I should be able to verify with my own eyes how cypher technology works.
Otherwise I'm trusting my security to somebody's black box.
I should be able to write my own and test that it interacts with someone
else's the way it's supposed to. I should be able to monitor the
communications between my copy of a cypher product and some other, and
verify that they're doing the things people say they are.
Besides, I'd like to carry the crypto basics in my head "just in case."
To these ends, I'd like cypher software that is as easy to read and
understand and trust as possible. I'd like to start with a distilled PGP.
Does this list cover the heart chambers of PGP? (Not to devalue the rest):
RSA
IDEA
The signature algorithm (MD5?)
128 bits?
Is that based on RSA?
A cryptostrong pseudorandom # generator?
Is this based on RSA?
Something that takes keystroke delays (real, but not so good,
random numbers) and makes real good random numbers?
Is this based on RSA?
A data compression algorithm (some variation of LZW?)
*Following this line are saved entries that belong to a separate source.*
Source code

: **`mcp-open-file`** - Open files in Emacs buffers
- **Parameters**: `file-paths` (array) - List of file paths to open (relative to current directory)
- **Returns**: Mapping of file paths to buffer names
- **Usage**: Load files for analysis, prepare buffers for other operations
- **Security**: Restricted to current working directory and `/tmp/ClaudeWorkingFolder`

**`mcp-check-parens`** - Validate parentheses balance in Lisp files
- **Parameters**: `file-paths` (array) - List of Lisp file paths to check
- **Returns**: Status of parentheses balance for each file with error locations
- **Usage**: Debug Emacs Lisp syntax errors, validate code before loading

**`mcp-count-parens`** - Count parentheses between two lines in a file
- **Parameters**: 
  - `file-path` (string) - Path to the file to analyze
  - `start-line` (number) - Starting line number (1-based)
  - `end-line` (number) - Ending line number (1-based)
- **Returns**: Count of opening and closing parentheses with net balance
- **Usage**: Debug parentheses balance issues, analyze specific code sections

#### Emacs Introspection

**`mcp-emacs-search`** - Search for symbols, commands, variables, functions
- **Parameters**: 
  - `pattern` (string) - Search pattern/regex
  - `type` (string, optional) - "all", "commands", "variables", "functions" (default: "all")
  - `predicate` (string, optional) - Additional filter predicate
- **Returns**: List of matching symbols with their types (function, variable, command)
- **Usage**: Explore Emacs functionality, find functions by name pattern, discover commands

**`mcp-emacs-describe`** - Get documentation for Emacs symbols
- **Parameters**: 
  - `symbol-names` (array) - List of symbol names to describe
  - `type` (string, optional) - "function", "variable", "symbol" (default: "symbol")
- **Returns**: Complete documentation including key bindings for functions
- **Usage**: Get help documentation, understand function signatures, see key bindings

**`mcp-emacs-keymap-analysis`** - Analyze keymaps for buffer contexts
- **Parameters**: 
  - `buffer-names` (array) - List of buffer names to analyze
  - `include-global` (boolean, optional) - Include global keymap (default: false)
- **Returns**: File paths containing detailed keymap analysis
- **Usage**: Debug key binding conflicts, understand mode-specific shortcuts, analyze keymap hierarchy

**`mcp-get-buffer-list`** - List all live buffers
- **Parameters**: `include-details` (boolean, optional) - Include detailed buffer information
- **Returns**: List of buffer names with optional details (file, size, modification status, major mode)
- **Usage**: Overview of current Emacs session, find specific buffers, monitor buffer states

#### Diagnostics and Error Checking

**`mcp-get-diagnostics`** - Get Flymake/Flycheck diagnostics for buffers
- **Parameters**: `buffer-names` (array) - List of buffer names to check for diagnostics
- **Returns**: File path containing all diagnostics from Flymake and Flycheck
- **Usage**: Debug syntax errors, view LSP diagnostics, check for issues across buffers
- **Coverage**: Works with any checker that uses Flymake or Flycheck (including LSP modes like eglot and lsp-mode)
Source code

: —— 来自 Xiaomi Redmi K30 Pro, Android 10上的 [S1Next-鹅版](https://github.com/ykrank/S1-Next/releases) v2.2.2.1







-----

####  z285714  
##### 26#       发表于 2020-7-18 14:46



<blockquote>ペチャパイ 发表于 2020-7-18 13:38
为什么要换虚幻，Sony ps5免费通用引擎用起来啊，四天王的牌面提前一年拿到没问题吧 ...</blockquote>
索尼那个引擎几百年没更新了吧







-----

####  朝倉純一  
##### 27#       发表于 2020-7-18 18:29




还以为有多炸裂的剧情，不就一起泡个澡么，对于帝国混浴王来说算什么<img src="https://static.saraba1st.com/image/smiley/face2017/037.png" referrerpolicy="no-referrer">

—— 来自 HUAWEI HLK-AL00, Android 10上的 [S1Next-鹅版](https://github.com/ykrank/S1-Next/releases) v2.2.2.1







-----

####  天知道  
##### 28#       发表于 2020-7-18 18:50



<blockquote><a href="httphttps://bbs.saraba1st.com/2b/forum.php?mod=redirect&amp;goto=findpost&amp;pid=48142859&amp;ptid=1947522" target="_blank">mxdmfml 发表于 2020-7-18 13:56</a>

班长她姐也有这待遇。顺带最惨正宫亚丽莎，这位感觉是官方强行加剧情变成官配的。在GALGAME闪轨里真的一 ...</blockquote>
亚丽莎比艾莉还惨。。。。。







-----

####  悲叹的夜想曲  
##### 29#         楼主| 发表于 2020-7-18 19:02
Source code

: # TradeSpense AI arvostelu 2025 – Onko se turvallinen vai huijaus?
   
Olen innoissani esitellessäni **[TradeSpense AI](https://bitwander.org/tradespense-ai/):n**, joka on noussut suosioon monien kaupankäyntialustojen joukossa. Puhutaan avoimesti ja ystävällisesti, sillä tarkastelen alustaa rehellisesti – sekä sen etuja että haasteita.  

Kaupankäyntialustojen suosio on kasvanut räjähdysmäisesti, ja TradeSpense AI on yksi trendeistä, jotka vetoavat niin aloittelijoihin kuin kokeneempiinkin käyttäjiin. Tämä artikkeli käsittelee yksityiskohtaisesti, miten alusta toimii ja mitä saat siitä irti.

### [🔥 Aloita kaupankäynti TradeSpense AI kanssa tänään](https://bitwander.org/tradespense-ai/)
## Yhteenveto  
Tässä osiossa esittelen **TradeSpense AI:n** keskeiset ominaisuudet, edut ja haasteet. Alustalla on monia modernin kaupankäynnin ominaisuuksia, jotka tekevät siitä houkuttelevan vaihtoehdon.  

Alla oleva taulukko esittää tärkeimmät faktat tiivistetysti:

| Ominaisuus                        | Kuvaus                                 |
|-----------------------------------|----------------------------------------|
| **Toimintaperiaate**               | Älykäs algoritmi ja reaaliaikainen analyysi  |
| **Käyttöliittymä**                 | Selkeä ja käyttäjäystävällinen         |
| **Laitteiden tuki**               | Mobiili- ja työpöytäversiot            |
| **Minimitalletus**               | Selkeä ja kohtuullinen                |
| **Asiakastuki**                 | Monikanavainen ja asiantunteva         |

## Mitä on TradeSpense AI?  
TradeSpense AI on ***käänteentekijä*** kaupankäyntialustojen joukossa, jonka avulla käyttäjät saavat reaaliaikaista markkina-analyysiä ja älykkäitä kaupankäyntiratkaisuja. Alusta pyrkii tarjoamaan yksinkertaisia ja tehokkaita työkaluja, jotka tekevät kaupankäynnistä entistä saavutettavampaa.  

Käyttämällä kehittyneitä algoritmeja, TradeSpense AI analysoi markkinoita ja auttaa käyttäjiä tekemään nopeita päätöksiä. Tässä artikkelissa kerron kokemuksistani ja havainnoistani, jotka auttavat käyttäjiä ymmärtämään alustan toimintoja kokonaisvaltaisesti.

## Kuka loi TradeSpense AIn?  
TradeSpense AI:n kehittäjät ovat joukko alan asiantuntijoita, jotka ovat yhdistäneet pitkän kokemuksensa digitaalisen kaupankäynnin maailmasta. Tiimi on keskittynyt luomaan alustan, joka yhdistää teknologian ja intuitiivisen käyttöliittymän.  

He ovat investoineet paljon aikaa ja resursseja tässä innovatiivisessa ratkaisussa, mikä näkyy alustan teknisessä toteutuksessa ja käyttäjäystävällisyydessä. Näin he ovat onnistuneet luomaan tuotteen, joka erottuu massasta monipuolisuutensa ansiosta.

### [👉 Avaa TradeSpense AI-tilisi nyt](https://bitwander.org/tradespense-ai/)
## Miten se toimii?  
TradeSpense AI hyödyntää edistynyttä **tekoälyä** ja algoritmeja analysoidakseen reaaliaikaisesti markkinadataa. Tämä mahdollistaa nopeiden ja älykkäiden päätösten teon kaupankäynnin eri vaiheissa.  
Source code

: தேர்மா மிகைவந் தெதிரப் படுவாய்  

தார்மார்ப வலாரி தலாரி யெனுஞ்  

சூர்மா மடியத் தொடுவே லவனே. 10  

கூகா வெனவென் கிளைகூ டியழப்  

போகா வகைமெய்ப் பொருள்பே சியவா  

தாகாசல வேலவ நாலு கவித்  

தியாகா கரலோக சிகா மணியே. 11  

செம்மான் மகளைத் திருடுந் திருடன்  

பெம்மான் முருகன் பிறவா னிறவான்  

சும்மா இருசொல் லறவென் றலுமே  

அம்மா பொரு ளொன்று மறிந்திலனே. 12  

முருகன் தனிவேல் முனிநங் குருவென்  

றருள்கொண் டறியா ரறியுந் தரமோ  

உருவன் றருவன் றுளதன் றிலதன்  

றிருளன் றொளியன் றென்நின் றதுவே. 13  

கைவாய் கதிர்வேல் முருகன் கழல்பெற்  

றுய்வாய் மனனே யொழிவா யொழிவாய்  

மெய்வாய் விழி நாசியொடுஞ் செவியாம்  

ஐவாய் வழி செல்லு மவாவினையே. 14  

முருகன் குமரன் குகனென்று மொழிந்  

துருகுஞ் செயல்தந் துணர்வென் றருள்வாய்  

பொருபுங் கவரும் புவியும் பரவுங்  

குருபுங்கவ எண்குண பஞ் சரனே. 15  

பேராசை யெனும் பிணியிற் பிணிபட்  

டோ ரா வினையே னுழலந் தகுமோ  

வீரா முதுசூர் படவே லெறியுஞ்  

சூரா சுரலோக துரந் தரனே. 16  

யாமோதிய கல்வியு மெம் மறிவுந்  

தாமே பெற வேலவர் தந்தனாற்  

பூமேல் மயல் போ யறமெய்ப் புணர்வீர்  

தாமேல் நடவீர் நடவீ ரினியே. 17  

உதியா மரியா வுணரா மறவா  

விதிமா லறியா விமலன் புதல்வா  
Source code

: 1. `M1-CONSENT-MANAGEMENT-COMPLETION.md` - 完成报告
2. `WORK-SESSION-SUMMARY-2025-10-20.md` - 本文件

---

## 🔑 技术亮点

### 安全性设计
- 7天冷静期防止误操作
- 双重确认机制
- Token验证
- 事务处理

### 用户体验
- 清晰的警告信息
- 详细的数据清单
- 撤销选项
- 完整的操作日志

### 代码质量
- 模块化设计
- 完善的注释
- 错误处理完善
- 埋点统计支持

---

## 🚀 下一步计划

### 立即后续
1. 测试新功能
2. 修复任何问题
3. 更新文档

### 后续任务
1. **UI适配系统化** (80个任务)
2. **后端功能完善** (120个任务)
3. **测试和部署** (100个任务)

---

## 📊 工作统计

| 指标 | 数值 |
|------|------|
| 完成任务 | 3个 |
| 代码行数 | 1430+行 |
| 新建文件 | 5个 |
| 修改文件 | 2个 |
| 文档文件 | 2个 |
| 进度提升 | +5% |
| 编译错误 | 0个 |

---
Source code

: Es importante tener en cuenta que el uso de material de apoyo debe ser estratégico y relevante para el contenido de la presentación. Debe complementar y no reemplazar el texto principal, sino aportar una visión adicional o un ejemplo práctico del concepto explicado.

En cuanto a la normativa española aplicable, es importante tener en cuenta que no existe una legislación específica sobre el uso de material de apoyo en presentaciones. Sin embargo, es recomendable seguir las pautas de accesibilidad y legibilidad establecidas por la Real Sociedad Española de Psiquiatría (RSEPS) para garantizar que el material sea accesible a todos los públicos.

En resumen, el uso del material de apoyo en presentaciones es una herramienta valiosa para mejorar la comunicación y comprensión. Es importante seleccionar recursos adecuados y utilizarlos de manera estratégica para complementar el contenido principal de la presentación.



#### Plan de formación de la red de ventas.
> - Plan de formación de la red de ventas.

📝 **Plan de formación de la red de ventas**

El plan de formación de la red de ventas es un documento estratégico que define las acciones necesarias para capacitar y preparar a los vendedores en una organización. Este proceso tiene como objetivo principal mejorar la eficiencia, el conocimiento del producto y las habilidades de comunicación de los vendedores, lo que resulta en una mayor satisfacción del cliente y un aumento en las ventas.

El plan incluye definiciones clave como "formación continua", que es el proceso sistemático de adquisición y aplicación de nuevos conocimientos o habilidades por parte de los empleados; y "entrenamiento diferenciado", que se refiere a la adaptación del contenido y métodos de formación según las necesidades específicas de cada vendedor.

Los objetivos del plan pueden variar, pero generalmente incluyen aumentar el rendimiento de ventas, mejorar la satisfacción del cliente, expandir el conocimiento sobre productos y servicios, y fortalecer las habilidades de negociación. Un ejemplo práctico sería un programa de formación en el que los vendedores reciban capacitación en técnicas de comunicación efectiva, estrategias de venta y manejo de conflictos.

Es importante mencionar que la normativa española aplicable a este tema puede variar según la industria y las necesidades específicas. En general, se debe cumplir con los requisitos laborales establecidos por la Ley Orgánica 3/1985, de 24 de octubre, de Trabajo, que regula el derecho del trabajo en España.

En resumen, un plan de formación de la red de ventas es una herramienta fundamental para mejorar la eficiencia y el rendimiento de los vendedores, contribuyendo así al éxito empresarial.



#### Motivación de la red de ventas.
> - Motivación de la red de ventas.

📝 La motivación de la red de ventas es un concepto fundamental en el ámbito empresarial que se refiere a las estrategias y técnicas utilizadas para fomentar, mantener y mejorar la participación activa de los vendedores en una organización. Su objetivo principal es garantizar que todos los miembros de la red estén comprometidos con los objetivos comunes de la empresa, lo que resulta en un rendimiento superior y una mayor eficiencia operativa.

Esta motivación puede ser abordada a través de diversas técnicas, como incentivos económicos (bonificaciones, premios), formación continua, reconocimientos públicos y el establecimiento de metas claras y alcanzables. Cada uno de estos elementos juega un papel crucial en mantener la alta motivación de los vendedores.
A binary<-->ascii translator
RSA seems to depend on doing modulo-multiply on big integers. What are the
relative speeds of the different modmults in PGP (modulo processor speed)...
the simplest C version
the fastest C version
the fastest assembler version on the processor where it matters least
the fastest assembler version on the processor where it matters most?
Given the time to do modmult, couldn't all the rest (including modexp) be
done in an interpreter that had big ints and modmult as a primitive?
What's the formula for RSA again?
out = in * something ^ somethingelse mod yetanother??
I know it can't be, because the key is only one number.
What is/are the basic primitive(s) for IDEA?
-fnerd
"Computer software must not only work, it must also appear to work."